Arthur loves me the most when he is free to roam, and to sniff things.
My heart felt happy, and hopeful, and fairly certain that this last year has been one of the most important.
On the way out of the park, I heard strange bird-sounds. Nothing I could identify. I looked up and saw high in the tree above two small hawks. They were perched on opposite branches, peeping away at each other. I looked for a nest, but there wasn't one. Yet. They were clearly courting; I could tell by the way the she-hawk tilted her head and listened to the male. I fell still and watched, unnoticed, feeling very lucky to witness these two very powerful creatures during such a tender moment.
I wonder what they say to each other?
I'll bet he isn't telling her he wants to fix her, or complete her.

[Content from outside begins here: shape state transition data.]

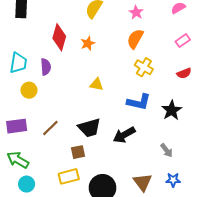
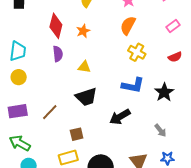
purple semicircle: (46, 67) -> (58, 54), moved
yellow triangle: (96, 84) -> (84, 67), moved
yellow circle: (29, 90) -> (19, 77), moved
black trapezoid: (89, 128) -> (86, 97), moved

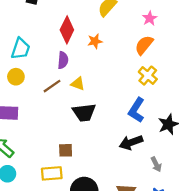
yellow triangle: (84, 67) -> (78, 84), moved
blue L-shape: (133, 85) -> (136, 110), turned 100
brown line: (50, 112) -> (52, 86), moved
black arrow: (120, 117) -> (131, 142), moved

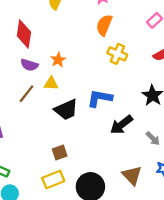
orange star: (95, 41) -> (58, 60), moved
purple semicircle: (63, 60) -> (29, 65), turned 119
blue L-shape: (136, 110) -> (100, 98), moved, turned 85

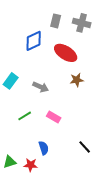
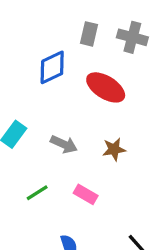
brown star: (77, 80) -> (114, 149), moved

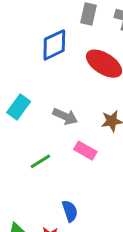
pink rectangle: (86, 194) -> (85, 151), moved

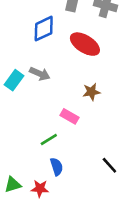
gray arrow: (65, 116) -> (40, 74), moved
green line: (40, 161) -> (49, 140), moved

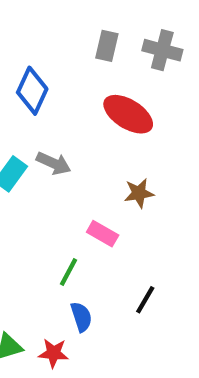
blue diamond: (44, 29) -> (32, 91), moved, turned -40
green line: (49, 140) -> (68, 272), turned -30
black line: (109, 165) -> (145, 300), moved, turned 72

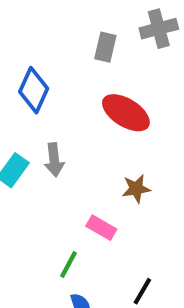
gray cross: (162, 50) -> (159, 29), moved, turned -30
gray arrow: (54, 163) -> (54, 160), turned 60

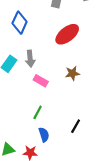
red ellipse: (126, 113) -> (67, 34), turned -70
pink rectangle: (101, 228) -> (41, 81), moved

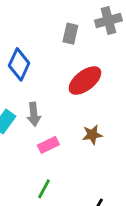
pink rectangle: (41, 81) -> (48, 145), turned -56

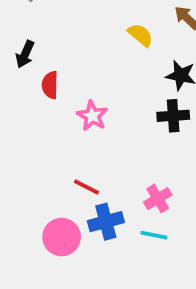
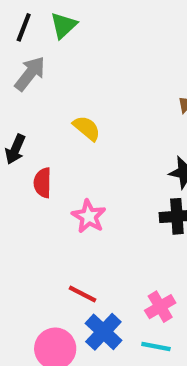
yellow semicircle: (140, 35) -> (87, 128), moved
blue cross: (106, 222) -> (103, 332), turned -32

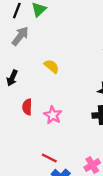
red semicircle: (43, 183) -> (27, 107), moved

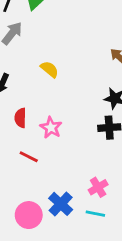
red line: (49, 158) -> (29, 157), moved

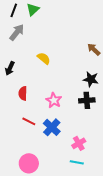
pink star: (51, 128) -> (54, 100), moved
blue cross: (61, 204) -> (52, 127), moved

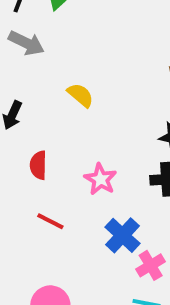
gray arrow: (17, 32) -> (26, 43), turned 78
blue cross: (52, 127) -> (123, 235), moved

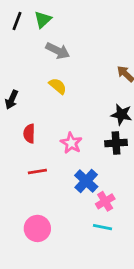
gray arrow: (26, 43) -> (58, 51), moved
red line: (50, 221) -> (37, 171), turned -36

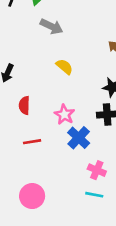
yellow semicircle: (58, 86) -> (64, 67), moved
blue cross: (86, 181) -> (79, 138), moved
pink cross: (105, 201) -> (97, 170), turned -36

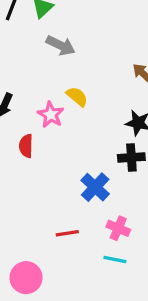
pink star: (64, 114) -> (51, 115), moved
red line: (32, 142) -> (67, 233), moved
pink circle: (32, 196) -> (26, 278), moved

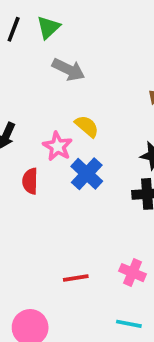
blue cross: (95, 187) -> (87, 174), moved
cyan line: (115, 260) -> (129, 324), moved

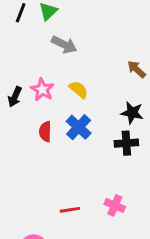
pink star: (58, 146) -> (42, 90), moved
red semicircle: (30, 181) -> (45, 132), moved

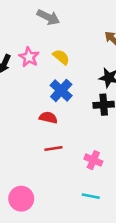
red semicircle: (45, 132) -> (48, 118), moved, turned 102
red line: (70, 210) -> (53, 148), moved

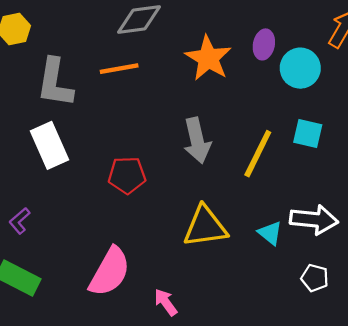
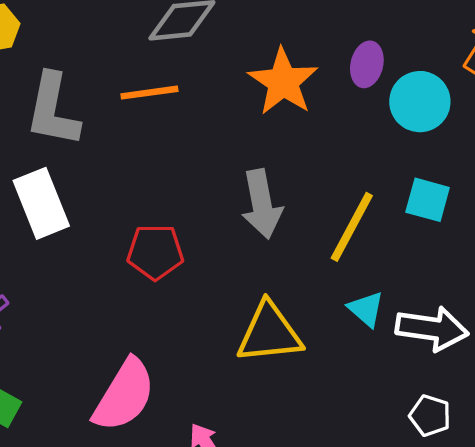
cyan triangle: (270, 233) -> (366, 309), moved

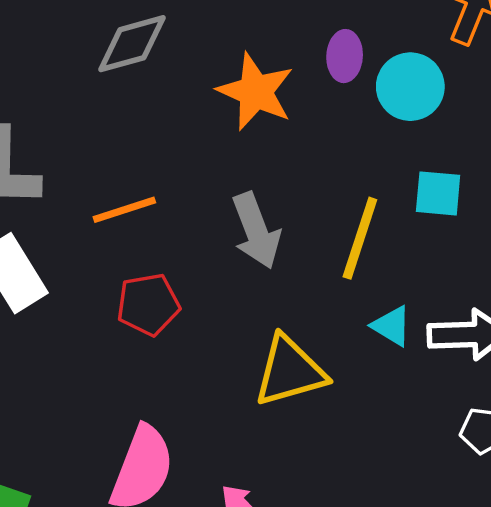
orange line: (149, 93) -> (124, 210), moved

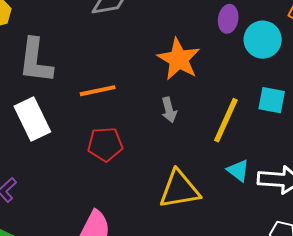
orange star: (256, 92) -> (179, 59), moved
gray arrow: (256, 231) -> (169, 110), size x0.6

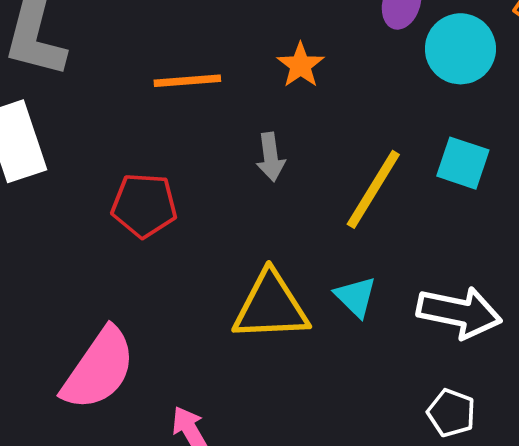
orange star: (179, 59) -> (301, 65), size x0.6
orange line: (98, 91) -> (187, 81), moved
cyan triangle: (238, 170) -> (356, 297), moved

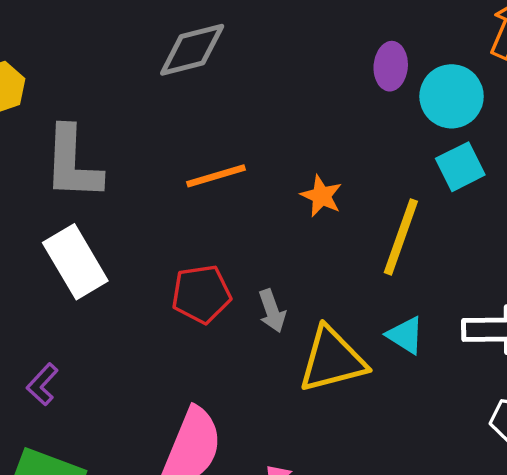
orange star: (301, 65) -> (321, 196), moved
gray arrow: (271, 157) -> (272, 311), moved
cyan square: (463, 163) -> (460, 167), moved, turned -33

I'll bet he's not trying to rustle her feathers just to say he did. I'll bet he's not interested in getting in her head and breaking her down until she has no idea who she is anymore. (A she-hawk would claw the eyes out of anyone who tried such an audacious thing.)
I would bet, if I had to, that his courting sounds a bit like this:
"Hey there strong, free and fierce she-bird; capable of tearing the heads off of small woodland creatures and eating their still-beating hearts from their steaming cavities...I know that you can have your pick of any of the other hawks in this hood, but I think you're beautiful, and I think you possess an ancient wisdom that really moves me. I also think I'd hunt really well alongside you. I'd bring bits of shit to your nest that you would find really delightful and amusing, and I know I'd be fairly decent partner. Whaddya say we get it on for a while?"
Do you think, knowing that their talons could strike out eyes, and knowing that they can spot both predator and prey from miles away, that she-hawks get nervous when they like someone?